Zone Equus irregolari, demolita un’altra scuderia

ORISTANO. Trentadue anni di vita e diciannove di Sartiglia andati in polvere in pochi minuti. Si è conclusa così la storia della scuderia Sa Stella, di proprietà del sartigliante Paolo Soddu, sotto i...

ORISTANO. Trentadue anni di vita e diciannove di Sartiglia andati in polvere in pochi minuti. Si è conclusa così la storia della scuderia Sa Stella, di proprietà del sartigliante Paolo Soddu, sotto i colpi di una pala meccanica, poco dopo le 9 di ieri mattina. La struttura è stata demolita nel giro di poche ore per dare esecuzione all’ordinanza inviata dal Comune, a gennaio, al cavaliere perché abusiva. L’ordinanza sarebbe scaduta ad aprile, ma il Covid ha ritardato sino a ieri l’espletamento.

L’area complessiva su cui si sviluppava la scuderia è di 4mila metri quadrati nella zona verso Fenosu, con sei box e una casetta utilizzata come disimpegno e per le classiche cene nel periodo a ridosso della Sartiglia. Tutto costruito nel 1988, poi acquistata dalla famiglia Soddu nel 2000, che sei anni dopo li ha accatastati. «Eravamo in attesa del condono – spiega il cavaliere – invece ci ritroviamo a spendere quasi 16mila euro per buttare giù un pezzo della mia vita, una scuderia che è stata per tanti anni premiata e che ha ospitato i migliori cavalli in Sardegna nelle corse.
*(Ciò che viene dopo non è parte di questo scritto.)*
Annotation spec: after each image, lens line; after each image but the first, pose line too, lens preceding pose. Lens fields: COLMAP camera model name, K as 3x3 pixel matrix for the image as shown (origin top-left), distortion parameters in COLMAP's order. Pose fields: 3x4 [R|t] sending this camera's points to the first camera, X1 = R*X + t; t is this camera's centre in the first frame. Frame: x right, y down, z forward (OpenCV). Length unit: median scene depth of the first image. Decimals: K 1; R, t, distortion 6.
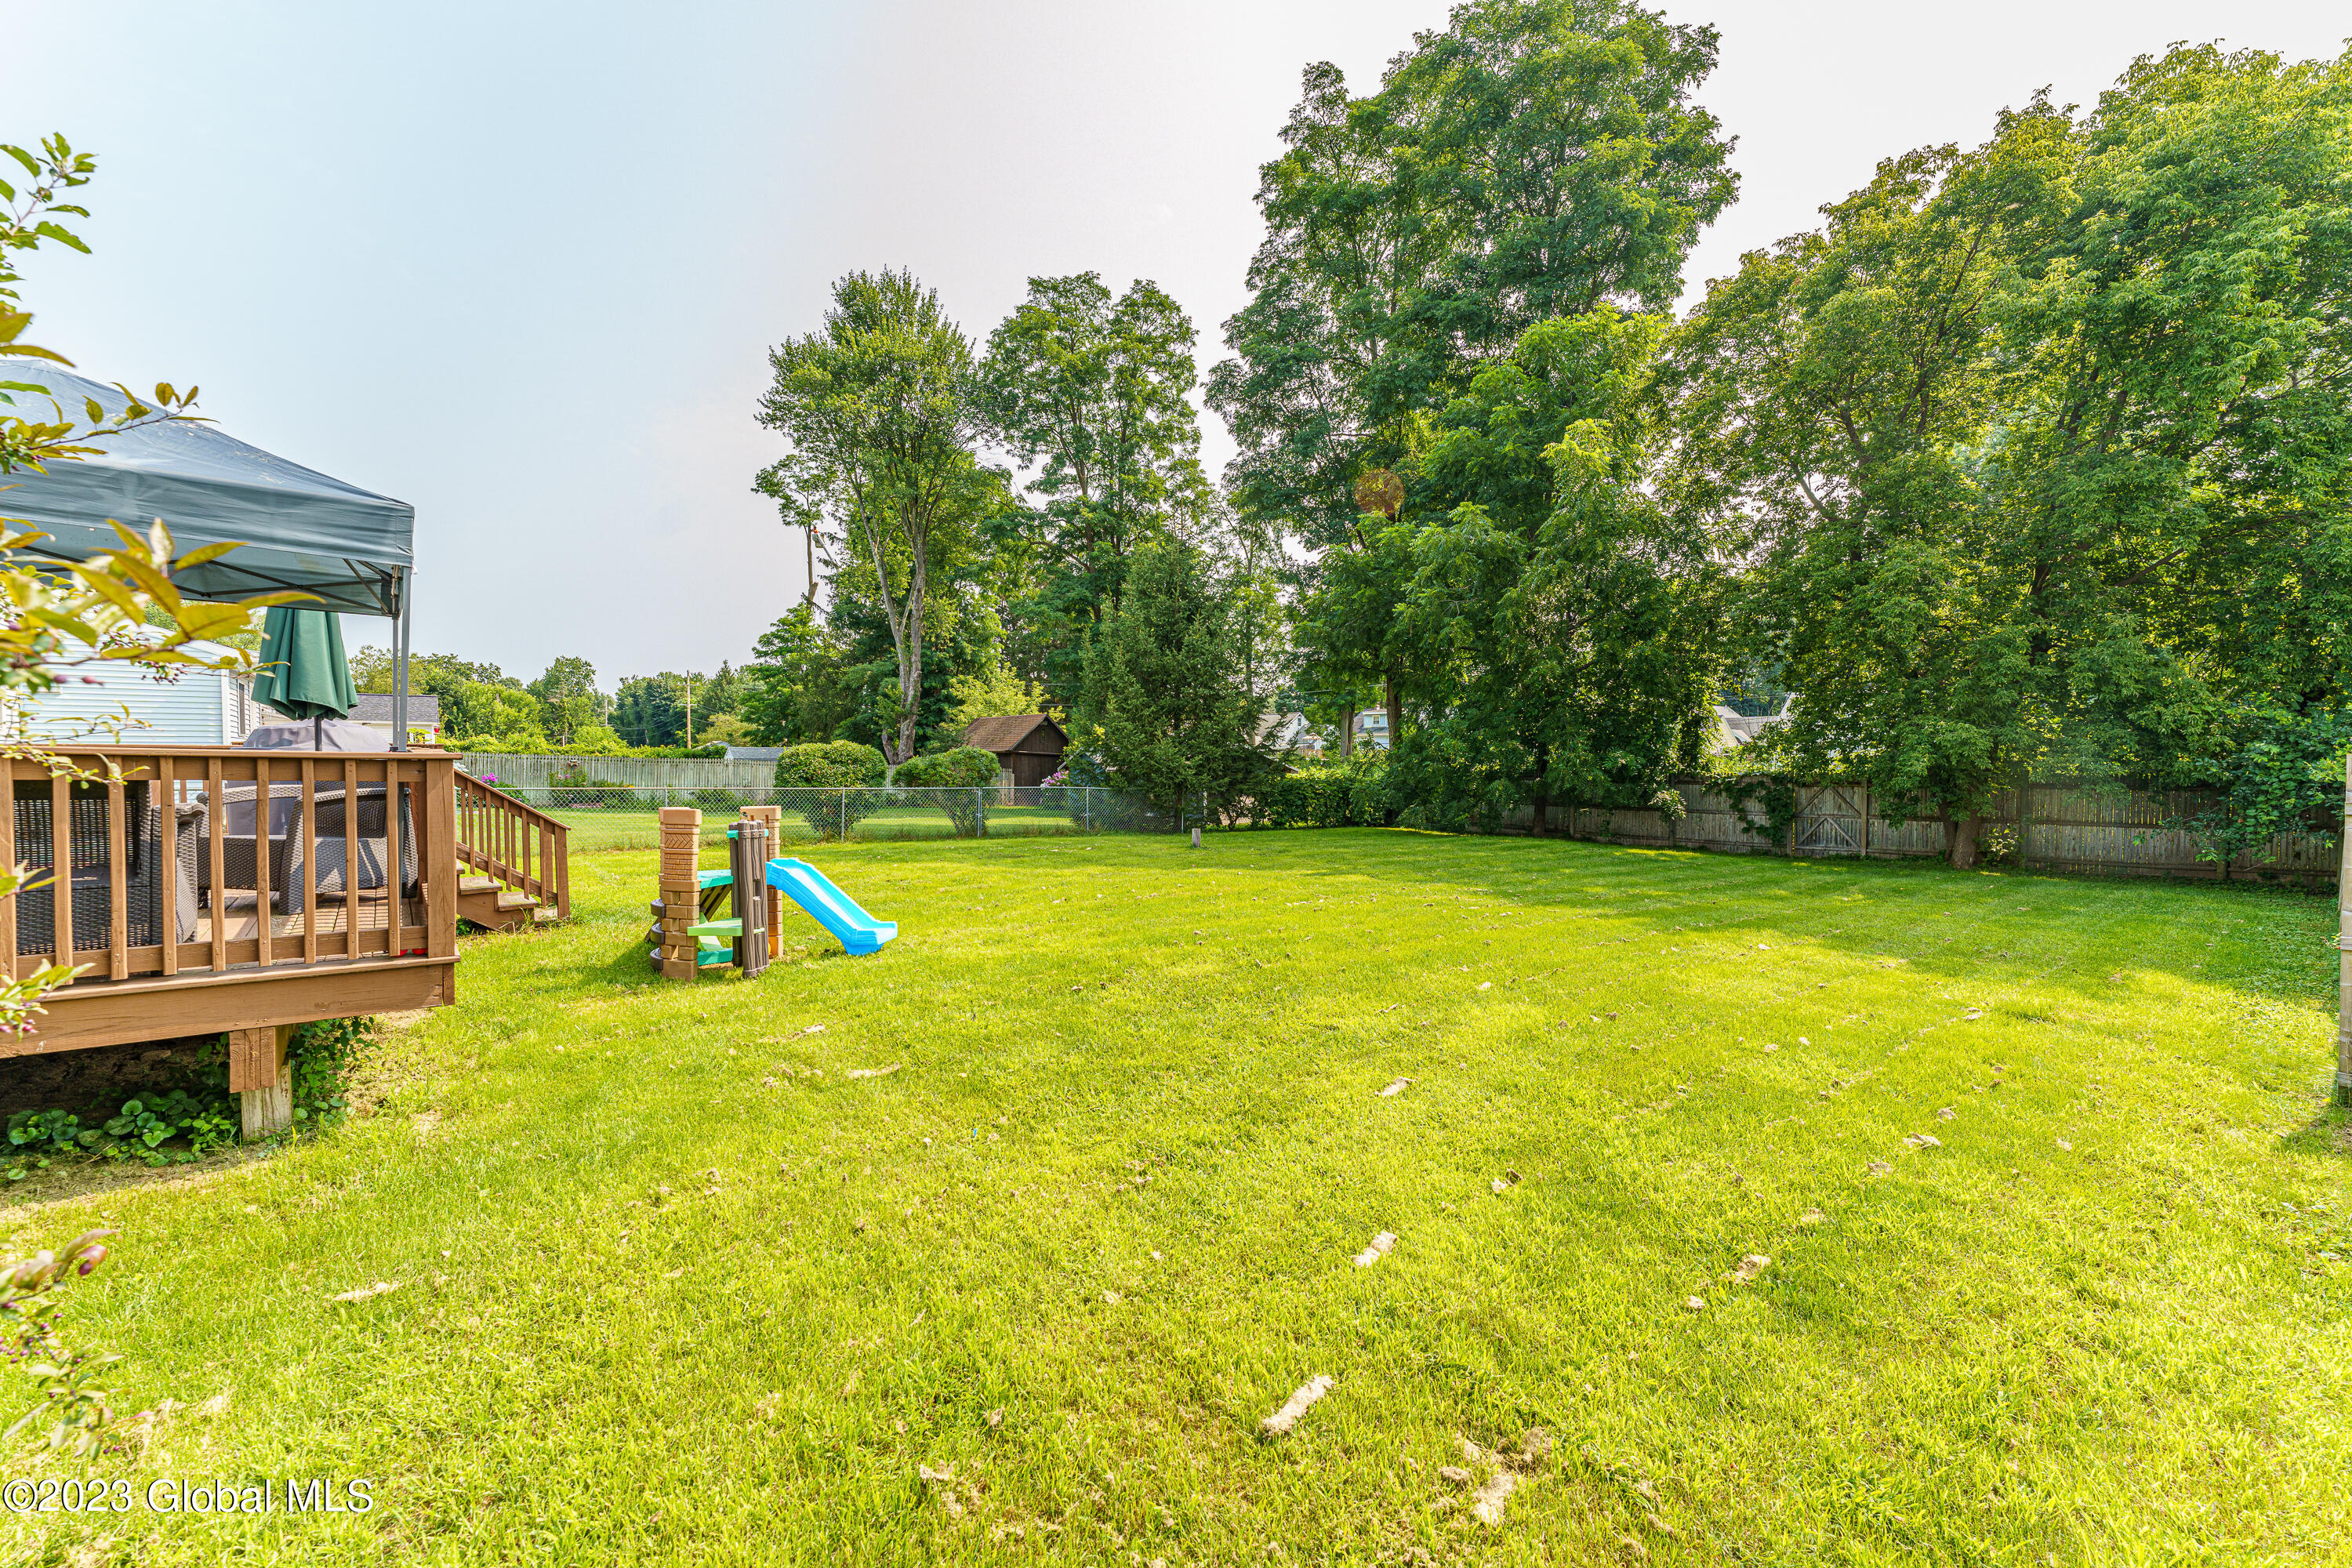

Questi box e questa casetta sono stati costruiti trent’anni fa, se ne accorgono ora che sono abusivi?».

La demolizione, figlia del pasticcio collegato alle Zone Equus previste nel piano urbanistico comunale e considerate non legittime, sembra essere un nero presagio verso la partecipazione alla prossima edizione della giostra equestre. «Anche se arrivasse il via libera delle istituzioni per correre la prossima Sartiglia – sottolinea Chicco Soddu –, non so se parteciperò. Anche se volessi dove terrei i cavalli miei e dei miei compagni di pariglia? Tutti parlano di Sartiglia e vogliono la Sartiglia e poi ci troncano le gambe così, perché ci sono tanti altri cavalieri nella mia stessa condizione. Ci hanno rovinato». È una chiara accusa alla mancanza di azione politica che non ha trovato soluzioni. Già altri cavalieri, nei mesi scorsi, hanno dovuto affrontare a proprie spese la demolizione delle scuderie dopo aver ricevuto le ordinanze di demolizione.